Interactive simulator of a grid-forming battery black-starting a dead grid section, with animated breakers, a step-by-step sequence tracker, an event log, oscilloscope traces, and a live transformer magnetization curve
Black Start from a GFM Battery
A grid-forming battery energizes a dead network from zero volts: soft transformer magnetization versus inrush, converter current limiting, and load blocks picked up one at a time.
01 / Core flux is the time-integral of voltage: λ(t) = ∫v·dt. The core remembers volt-seconds, not volts.
02 / Closing a breaker at a voltage zero drives flux toward 2 pu (the 1−cos ωt offset). Past the ≈1.15 pu knee the core saturates and, from a stiff source, magnetizing current jumps to 5–10× rated — the red demand spikes on CH 2.

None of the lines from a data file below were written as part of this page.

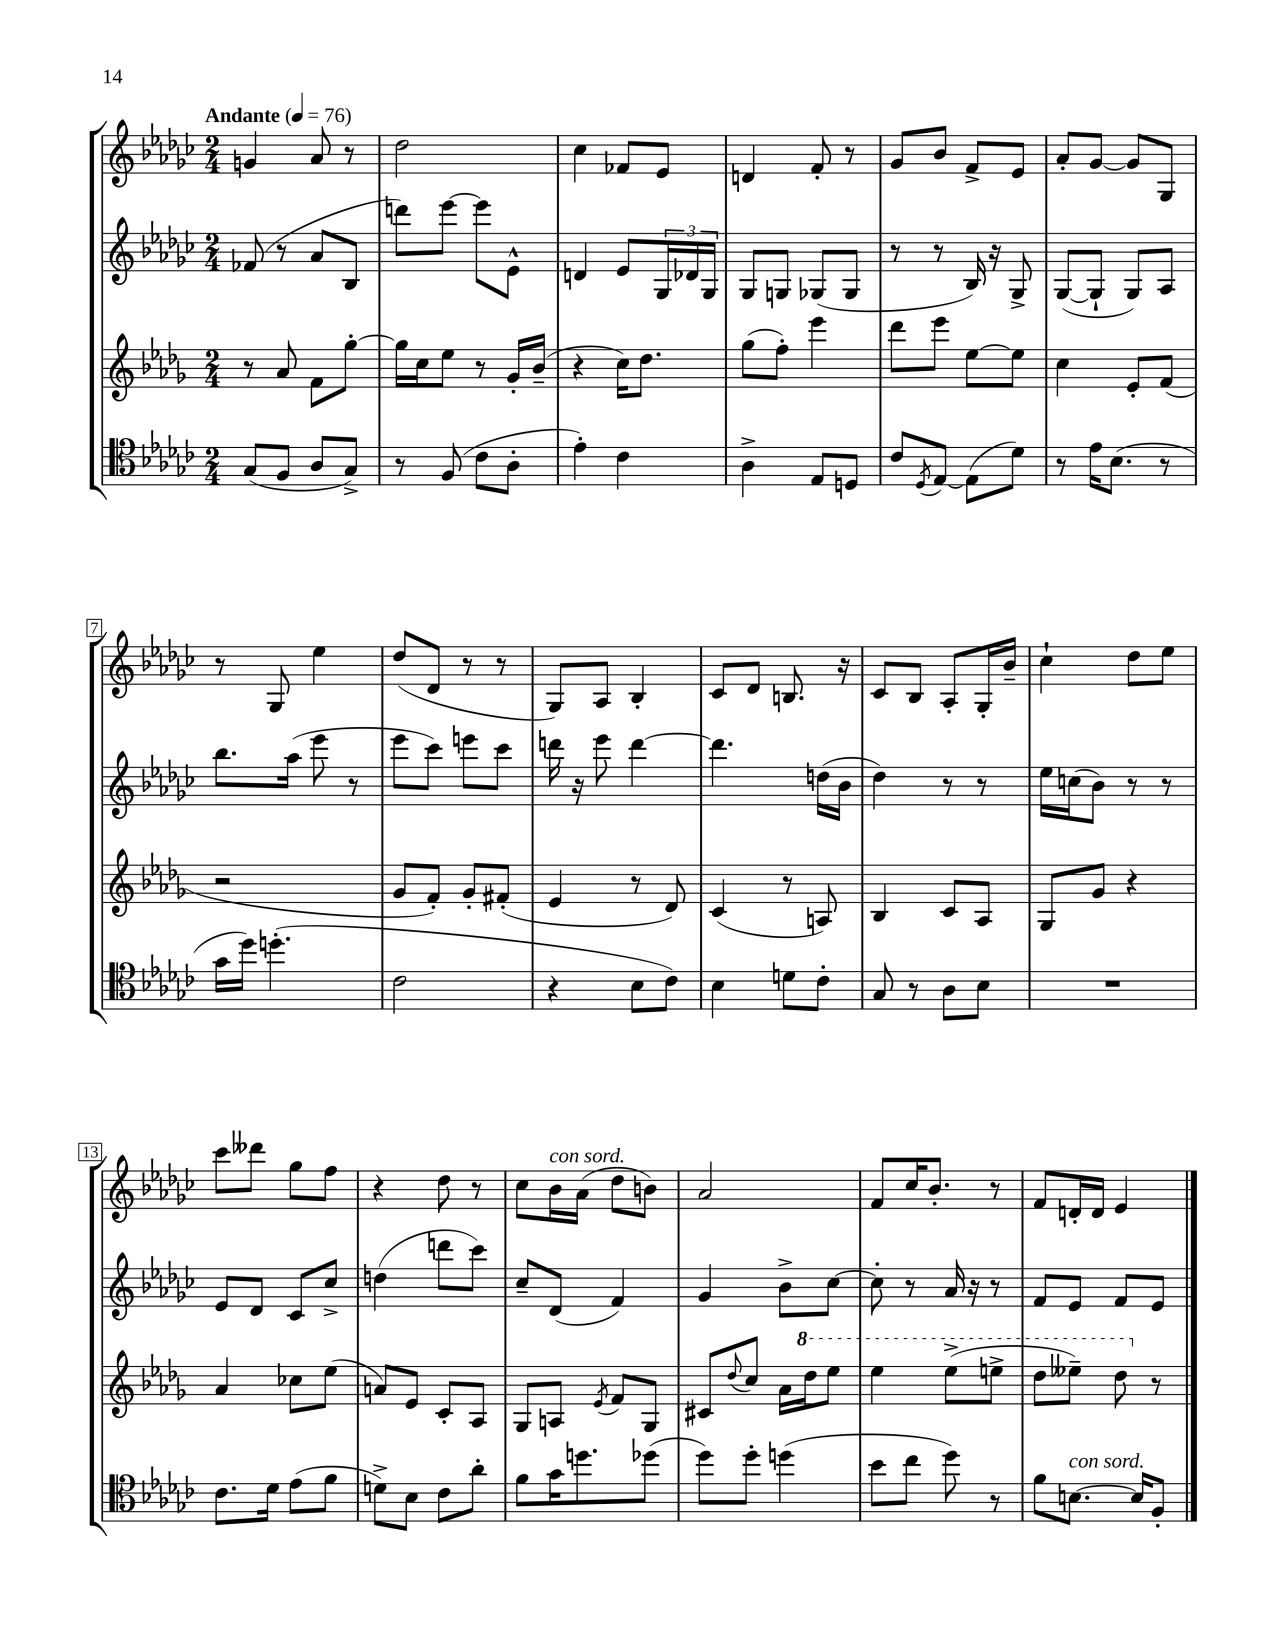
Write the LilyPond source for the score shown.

<<
\new StaffGroup <<
\new Staff = "s0" {
    \clef treble \key ges \major \numericTimeSignature \time 2/4 \tempo "Andante" 4 = 76
    g'4 aes'8 r8 |
    des''2 |
    ces''4 fes'8 ees'8 |
    d'4 f'8-. r8 |
    ges'8 bes'8 f'8-> ees'8 |
    aes'8-. ges'8~ ges'8 ges8 |
    r8 ges8 ees''4 |
    des''8( des'8 r8 r8 |
    ges8) aes8 bes4-. |
    ces'8 des'8 b8. r16 |
    ces'8 bes8 aes8-. ges16-. bes'16-- |
    ces''4-! des''8 ees''8 |
    ces'''8 deses'''8 ges''8 f''8 |
    r4 des''8 r8 |
    ces''8 bes'16^\markup { \italic "con sord." } aes'16( des''8 b'8) |
    aes'2 |
    f'8 ces''16 bes'8.-. r8 |
    f'8 d'16-. d'16 ees'4 \bar "|." |
}
\new Staff = "s1" {
    \clef treble \key ges \major \numericTimeSignature \time 2/4
    fes'8( r8 aes'8 bes8 |
    d'''8) ees'''8~ ees'''8 ees'8-^ |
    d'4 ees'8 \tuplet 3/2 { ges16 des'16 ges16 } |
    ges8 g8 ges8( ges8 |
    r8 r8 bes16) r16 ges8-> |
    ges8~( ges8-! ges8) aes8 |
    bes''8. aes''16( ees'''8 r8 |
    ees'''8 ces'''8) e'''8 ces'''8 |
    d'''16 r16 ees'''8 d'''4~ |
    d'''4. d''16( bes'16 |
    des''4) r8 r8 |
    ees''16 c''16( bes'8) r8 r8 |
    ees'8 des'8 ces'8 ces''8-> |
    d''4( d'''8 ces'''8) |
    ces''8-- des'8( f'4) |
    ges'4 bes'8-> ces''8~ |
    ces''8-. r8 aes'16 r16 r8 |
    f'8 ees'8 f'8 ees'8 \bar "|." |
}
\new Staff = "s2" {
    \clef treble \key des \major \numericTimeSignature \time 2/4
    r8 aes'8 f'8 ges''8~-. |
    ges''16 c''16 ees''8 r8 ges'16-. bes'16--( |
    r4 c''16) des''8. |
    ges''8( f''8-.) ees'''4 |
    des'''8 ees'''8 ees''8~ ees''8 |
    c''4 ees'8-. f'8( |
    r2 |
    ges'8 f'8-.) ges'8-. fis'8-.( |
    ees'4 r8 des'8) |
    c'4( r8 a8) |
    bes4 c'8 aes8 |
    ges8 ges'8 r4 |
    aes'4 ces''8 ees''8( |
    a'8) ees'8 c'8-. aes8 |
    ges8 a8 \acciaccatura { ees'8 } f'8 ges8 |
    cis'8 \appoggiatura { des''8 } c''8 aes'16 \ottava #1 des'''16 ees'''8 |
    ees'''4 ees'''8->( e'''8-> |
    des'''8 eeses'''8--) des'''8 \ottava #0 r8 \bar "|." |
}
\new Staff = "s3" {
    \clef tenor \key ges \major \numericTimeSignature \time 2/4
    ges8( f8 aes8 ges8->) |
    r8 f8( ces'8 aes8-. |
    ees'4-.) ces'4 |
    aes4-> ees8 d8 |
    ces'8 \acciaccatura { des8 } ees8~ ees8( des'8) |
    r8 ees'16 bes8.( r8 |
    ges'16 des''16) d''4.-.( |
    ces'2 |
    r4 bes8 ces'8) |
    bes4 d'8 ces'8-. |
    ges8 r8 aes8 bes8 |
    R2 |
    ces'8. des'16 ees'8( f'8 |
    d'8->) bes8 ces'8 aes'8-. |
    f'8 ges'16 d''8. des''8( |
    des''8) des''8-. d''4( |
    bes'8 ces''8 des''8) r8 |
    f'8 b8.~^\markup { \italic "con sord." } b16 f8-. \bar "|." |
}
>>
>>
\layout { \context { \Score \override BarNumber.stencil = #(make-stencil-boxer 0.1 0.3 ly:text-interface::print) } }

03 / A GFM converter carries only 1.2–2 pu. Against real inrush it either rides its limiter (distorted voltage, protection stress) or trips. That is why black start uses a soft V/f ramp: raise the envelope slowly and flux never crosses the knee, so the inrush current is never demanded at all.
04 / Path breakers close on the dead network: Q1 (LV) and Q2 (MV) shut before any voltage exists, so their closures are transient-free. The ramp then magnetizes transformer, bus, and cables together. Transients only come from closing onto a live system — Q1 in instant mode, or the feeder breakers during pickup.
05 / Load pickup: every block adds a current step plus short motor inrush, and droop dips the island frequency. Blocks must fit inside the headroom between served load and the current limit — oversized blocks collapse the island (EXP-04).
06 / Waveforms are slowed (display ≈6 Hz, default 0.5× speed) so individual cycles are visible; readouts show the modeled 60 Hz island.
07 / Model limits: single-phase worst-case equivalent — no per-phase point-on-wave spread, no core remanence, no sympathetic inrush between transformers. Inrush decay is compressed along with the timebase, and frequency is droop-only (no secondary control), so a loaded island settles below 60.00 Hz by design.